Durante o recente Fórum Social Mundial (FSM), em Porto Alegre, Kassé coordenou uma equipe de jornalistas responsáveis pela edição diária de um tablóide de oito páginas, com edição em francês, inglês e português. Este jornal é o Chama da África (Flamme d’Afrique e African Flame) [www.panos-ao.org/fsm/index.html, em francês e inglês] e está completando seu primeiro aniversário.
Lançado em janeiro de 2004, no FSM de Mumbai (Índia), o jornal busca dar maior visibilidade à participação africana nestes eventos internacionais altermundistas, colocando em destaque idéias e esperanças do continente num ‘outro mundo possível’. A iniciativa de lançar o Flamme surgiu da parceria entre três ONGs: a Enda-Tiers Monde (www.enda.sn/index.htm), o Instituto Panos (www.panos.org.uk/)e o Women for Change (Mulheres pela Mudança, www.wfc.org.zm/). Os jornalistas que compõem a redação vêm de diversos países africanos. Além de produzir o jornal, a equipe atinge o público africano através de outros meios de comunicação, com destaque para as rádios comunitárias.
Escassa circulação
Neste ponto, Kassé, veterano jornalista senegalês, toma fôlego e se entusiasma, numa tarde de intenso calor, num dos cafés da Usina do Gasômetro, na capital gaúcha. Ali se concentravam mais de seis mil jornalistas dos cinco continentes. Para ele, as rádios FM e as rádios comunitárias são o meio de comunicação mais importante, hoje em dia, na África. Mas por que as FMs?
Kassé lembra a intervenção, no FSM, da responsável pelo comitê editorial do Instituto Panos, Diana Senghor. Além das elevadíssimas taxas de analfabetismo na África – apenas 30% das populações da África Ocidental sabem ler e escrever – e dos graves problemas de distribuição e circulação dos jornais, há mais obstáculos: ‘A África, ao que parece, não está sendo afetada pelo controle do mercado sobre a mídia’, disse ela.
É que os jornais africanos, em particular os da costa ocidental, são de escassa circulação, com tiragens que vão de, no máximo, 10 mil exemplares diários no Senegal a 1.000, no máximo 3 mil exemplares/dia em países mais pobres, como Burkina Fasso ou Mali. Kassé diz que muitos jornais nascem para morrer logo em seguida, até pelo alto preço do papel de imprensa, prejudicando a diversidade e a pluralidade de opinião. Um jornal, só para dar um exemplo, custa 50 centavos de dólar (cerca de um real e 30 centavos). Mas este é o mesmo preço de uma refeição na África.
O impacto das FMs
O interesse midiático africano volta-se, portanto, para as rádios, e seu florescimento rápido é o fenômeno mais importante a partir dos anos 90 do século passado.

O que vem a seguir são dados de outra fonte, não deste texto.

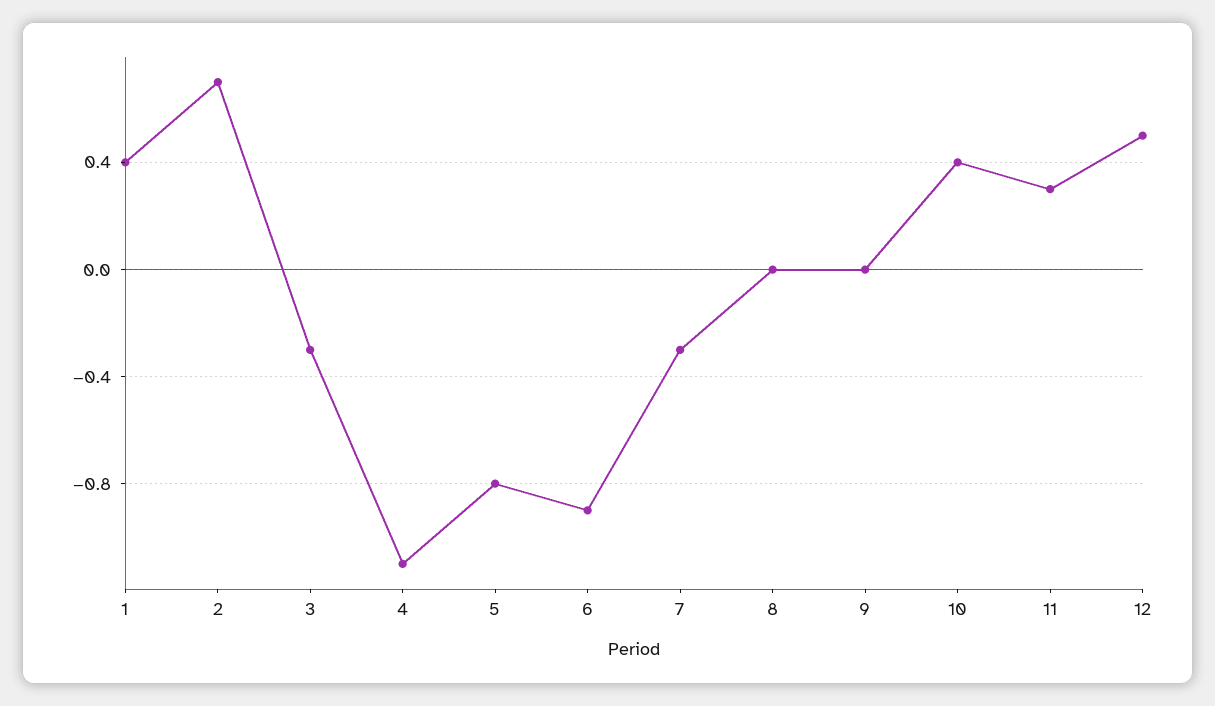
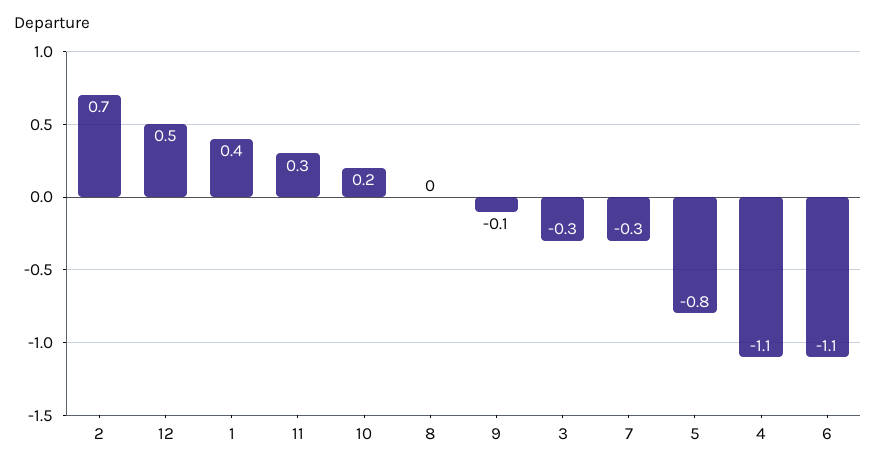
6: -0.9 -> -1.1
9: 0 -> -0.1
10: 0.4 -> 0.2

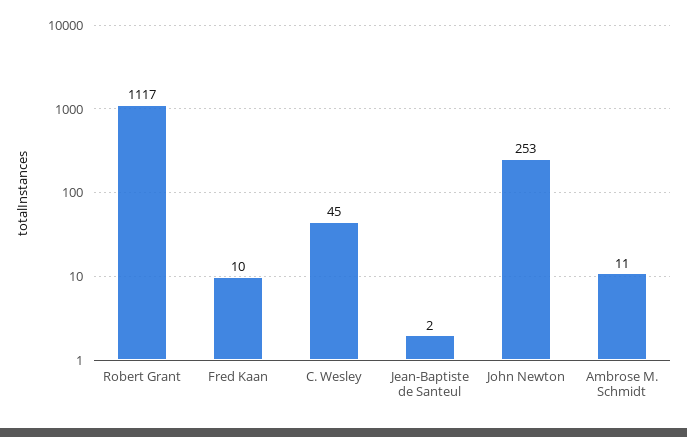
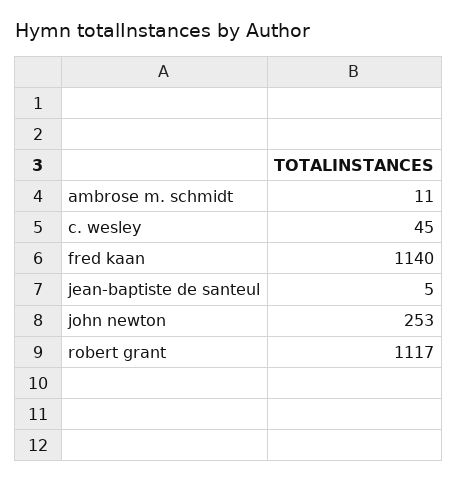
Fred Kaan: 10 -> 1140
Jean-Baptiste de Santeul: 2 -> 5

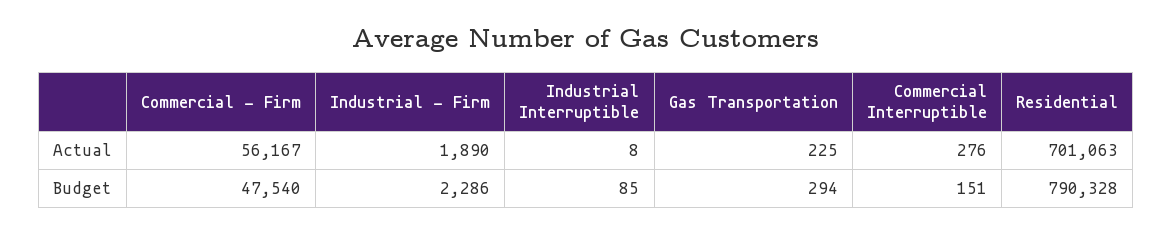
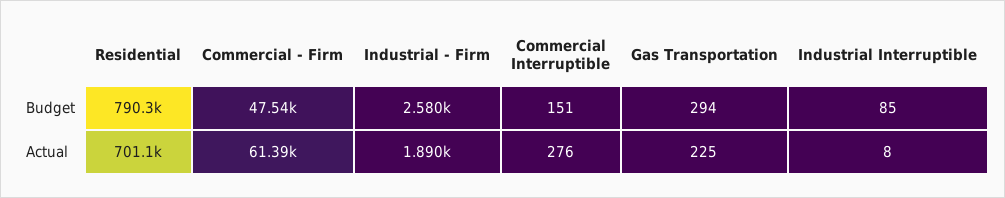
Commercial - Firm, Actual: 56167 -> 61390
Industrial - Firm, Budget: 2286 -> 2580

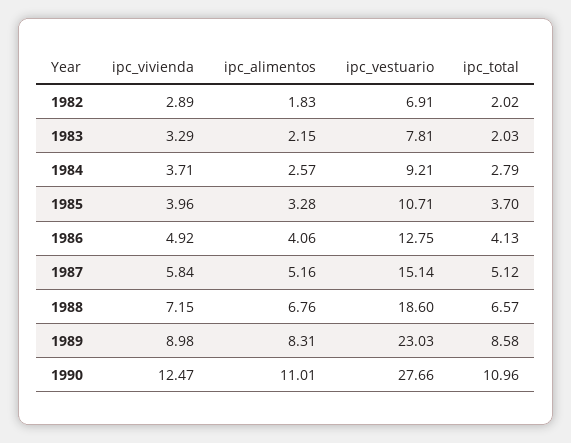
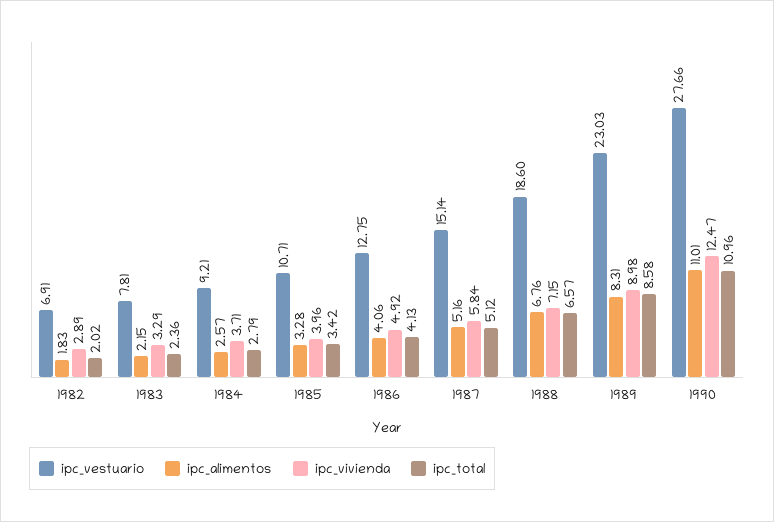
ipc_total, 1983: 2.03 -> 2.36
ipc_total, 1985: 3.7 -> 3.42

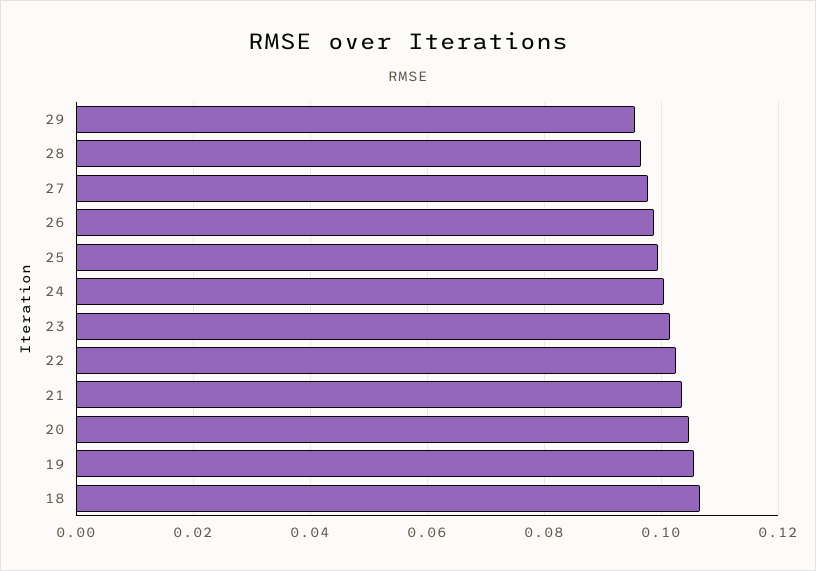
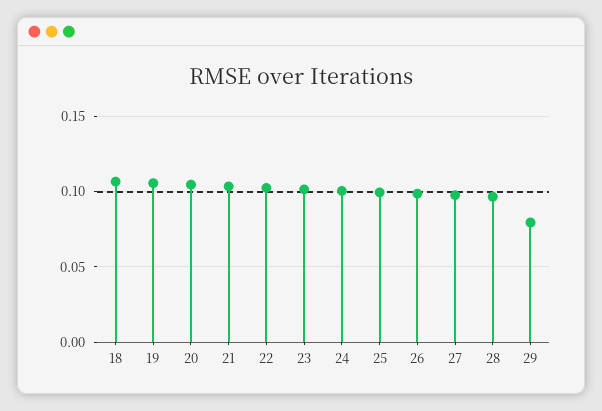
29: 0.096 -> 0.08

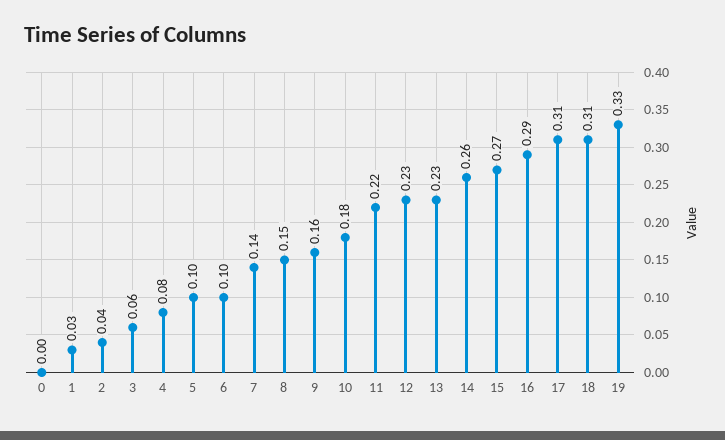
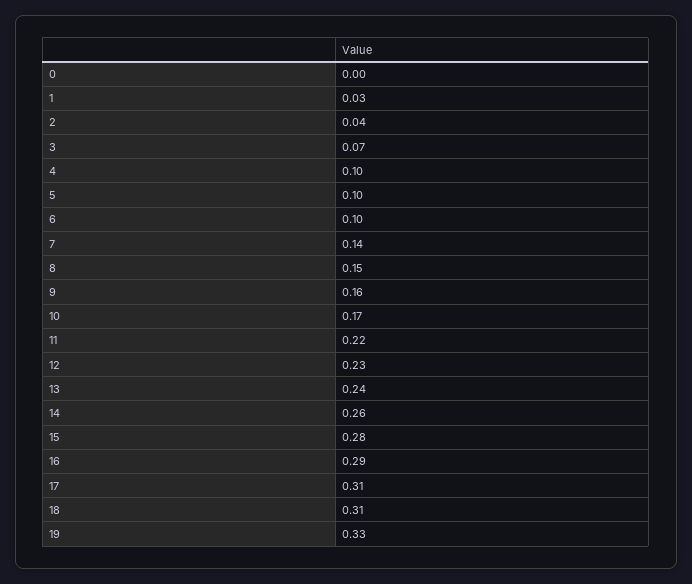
3: 0.06 -> 0.07
4: 0.08 -> 0.1
10: 0.18 -> 0.17
13: 0.23 -> 0.24
15: 0.27 -> 0.28

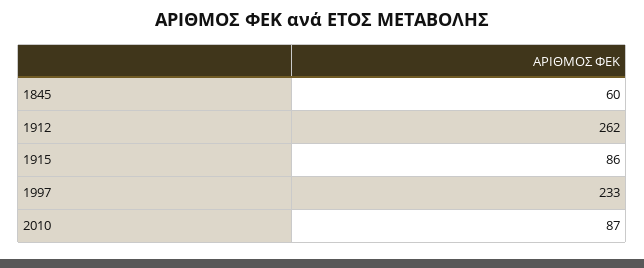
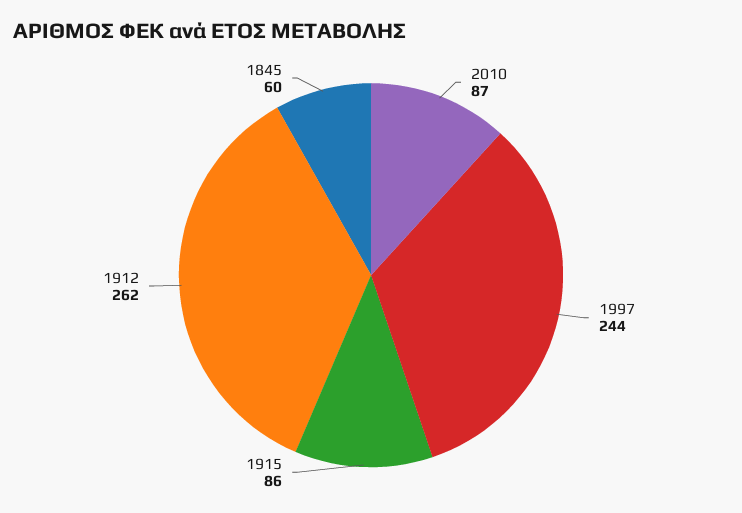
1997: 233 -> 244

Só no Mali, um dos países mais pobres do continente, há 150 rádios FM, na maior parte rádios comunitárias, de alcance restrito, mas vitais para a informação e a comunicação entre os ouvintes-cidadãos.
E a TV? Kassé afirmou que os serviços de televisão no continente africano majoritariamente estatais. Além de difundir programação mais voltada ao entretenimento, o noticiário é vincado pela visão governista, nos diversos países. Além disso, a TV estatal do Senegal, por exemplo, cobre apenas 70% do território. Este fenômeno se repete nos outros países. A população busca, então, para informar-se em rádios como a Sud FM, lançada em 1994 em Dacar, e atinge todo o Senegal com sua programação.
O jornalista do Instituto Panos considera, mesmo, que é graças a essas rádios, espalhadas por toda a África, que hoje há eleições democráticas em diversos países do continente, com a participação de jornalistas na apuração das urnas e as denúncias dos ouvintes sobre eventuais fraudes. A partir do impacto midiático das FMs nas grandes cidades, o alcance das rádios comunitárias chega agora às vastas regiões do interior africano, com programação dedicada aos camponeses, favorecendo assim o surgimento de uma opinião pública. Essas FMs falam de problemas de meio ambiente, saúde, agricultura e questões locais e são extremamente populares. Daí sua importância para que, também na África, seja possível uma outra mídia, mais verídica e voltada para os interesses dos cidadãos.